13 March 2020, The Tablet

A bell for St John Henry Newman



A bell for St John Henry Newman

Bishop of Shrewsbury Mark Davies with the newly-repaired bell, John Henry.
Simon Caldwell

The bell of Shrewsbury Cathedral has been named “John Henry” in a tribute to St John Henry Newman, England’s newest saint.

The Bishop of Shrewsbury, Mark Davies, said he was inspired to name the bell after Newman because it was originally installed in the 1850s, the same decade that Newman preached his famous sermon on “the second spring”, on the rebirth of English Catholicism.

“Cardinal Newman knew this Cathedral of Shrewsbury” Bishop Davies noted, “and had announced a second springtime for the Church in our land in the 1850s – the same decade when our Cathedral bell first sounded.” The Bishop also expressed his hopes for the future of the Cathedral:  “May this bell continue to sound a call to prayer and mission for the great renewal of Christianity in our land.”
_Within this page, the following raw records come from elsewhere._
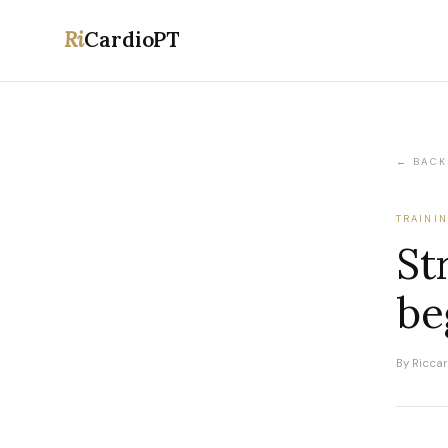
Ri
CardioPT
← BACK
TRAINI
St
be
By Ricca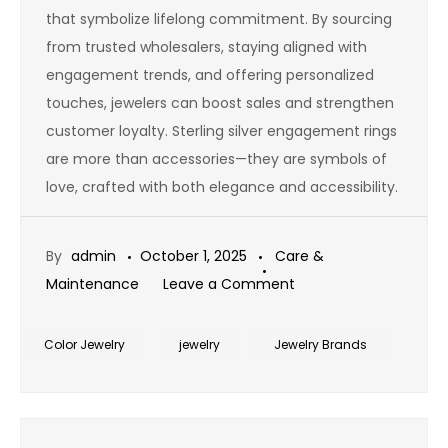
that symbolize lifelong commitment. By sourcing
from trusted wholesalers, staying aligned with
engagement trends, and offering personalized
touches, jewelers can boost sales and strengthen
customer loyalty. Sterling silver engagement rings
are more than accessories—they are symbols of
love, crafted with both elegance and accessibility.
By
admin
October 1, 2025
Care &
on
Maintenance
Leave a Comment
Sterling
Silver
Color Jewelry
jewelry
Jewelry Brands
Ring
Mountings
Wholesale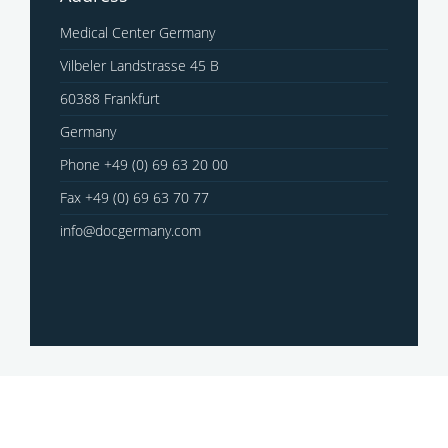
Medical Center Germany
Vilbeler Landstrasse 45 B
60388 Frankfurt
Germany
Phone +49 (0) 69 63 20 00
Fax +49 (0) 69 63 70 77
info@docgermany.com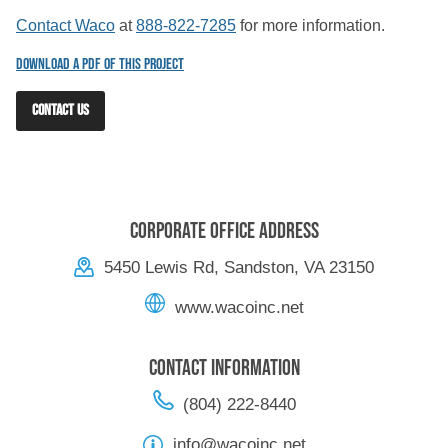
Contact Waco
at
888-822-7285
for more information.
Download a PDF of this Project
CONTACT US
Corporate Office Address
5450 Lewis Rd, Sandston, VA 23150
www.wacoinc.net
Contact Information
(804) 222-8440
info@wacoinc.net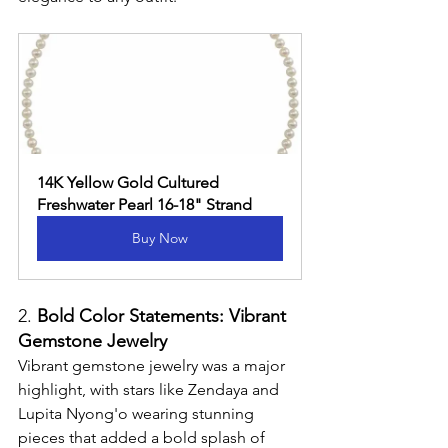
14K Yellow Gold Cultured 
Freshwater Pearl 16-18" Strand
Buy Now
2. 
Bold Color Statements: Vibrant 
Gemstone Jewelry
Vibrant gemstone jewelry was a major 
highlight, with stars like Zendaya and 
Lupita Nyong'o wearing stunning 
pieces that added a bold splash of 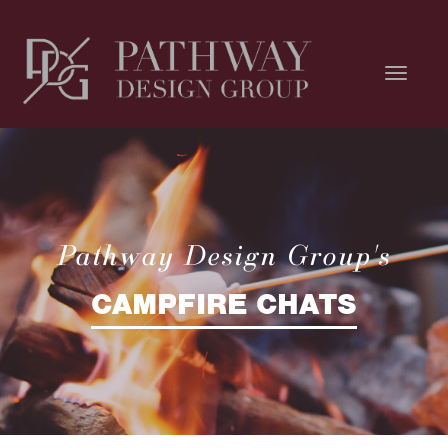
Pathway Design Group's
CAMPFIRE CHATS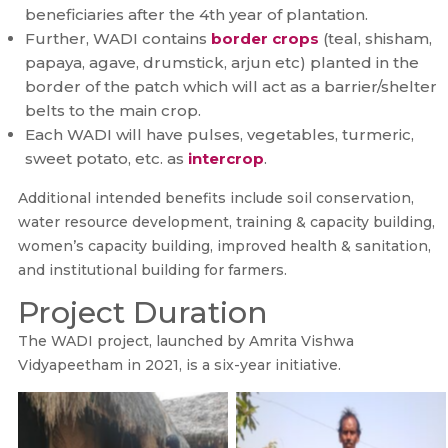
beneficiaries after the 4th year of plantation.
Further, WADI contains
border crops
(teal, shisham,
papaya, agave, drumstick, arjun etc) planted in the
border of the patch which will act as a barrier/shelter
belts to the main crop.
Each WADI will have pulses, vegetables, turmeric,
sweet potato, etc. as
intercrop
.
Additional intended benefits include soil conservation,
water resource development, training & capacity building,
women’s capacity building, improved health & sanitation,
and institutional building for farmers.
Project Duration
The WADI project, launched by Amrita Vishwa
Vidyapeetham in 2021, is a six-year initiative.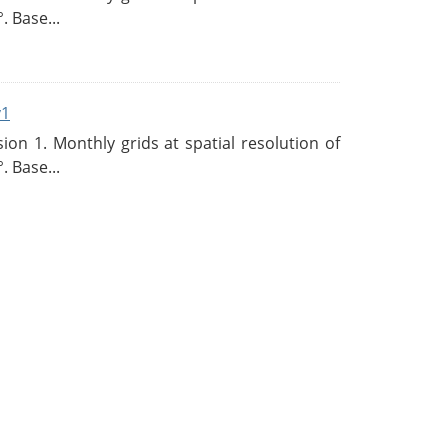
. Base...
v1
n 1. Monthly grids at spatial resolution of
. Base...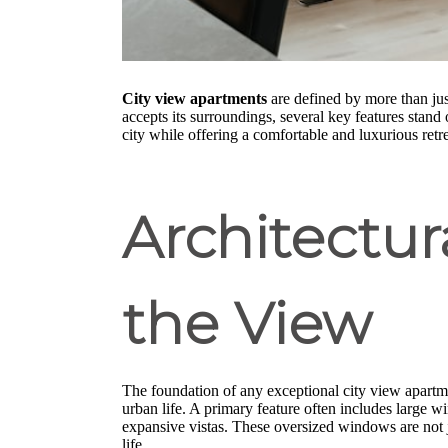
City view apartments
are defined by more than jus
accepts its surroundings, several key features stand
city while offering a comfortable and luxurious retre
Architectu
the View
The foundation of any exceptional city view apartmen
urban life. A primary feature often includes large 
expansive vistas. These oversized windows are not j
life.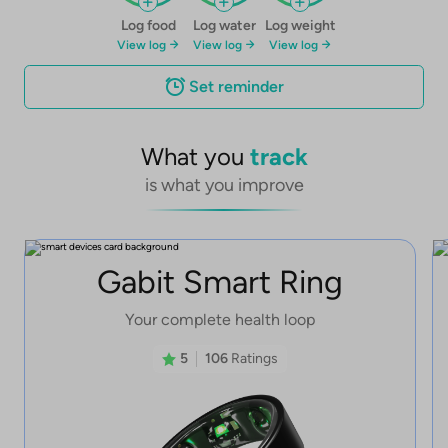
Log food
Log water
Log weight
View log
View log
View log
Set reminder
What you
track
is what you improve
Gabit Smart Ring
Your complete health loop
5
106
Ratings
The bell was first commissioned by the noted Victorian architect and Catholic convert Edward Welby Pugin and installed in the year the Cathedral was opened, 1856. The bell has been in a state of disrepair for a long time, and hadn’t rang out for several decades by the time of its restoration. Taking a month to complete, the repairs and cleaning of the bell also saw it being refitted with a new remote-control ringing system. Remarkably, the repairs of the bell is being carried out by the Leicestershire firm that originally made the bell in the 19th century: Loughborough’s John Taylor Bellfounders.

On March 14 the bell will be blessed by Bishop Davies in a special ceremony before it is installed in the bell tower of the Cathedral, from where it is hoped it will chime the Angelus on March 25, the Feast of the Annunciation. The Bishop has asked the faithful in his diocese to pray the Angelus daily ahead of the rededication of England on Sunday March 26.

St John Henry Newman, born in 1801, is one of the best-known and intellectually-influential English Catholics of the past few centuries. A prominent Anglican priest, theologian, and participant in the Oxford Movement, Newman converted to Catholicism at the age of 44, in 1845. He founded the Birmingham Oratory in 1848,  was made a cardinal by Pope Leo XIII in 1879 and died in Birmingham in 1890. When Pope Francis canonised him on October 13 2019, Newman became the first English saint to be raised to the altars in nearly 50 years.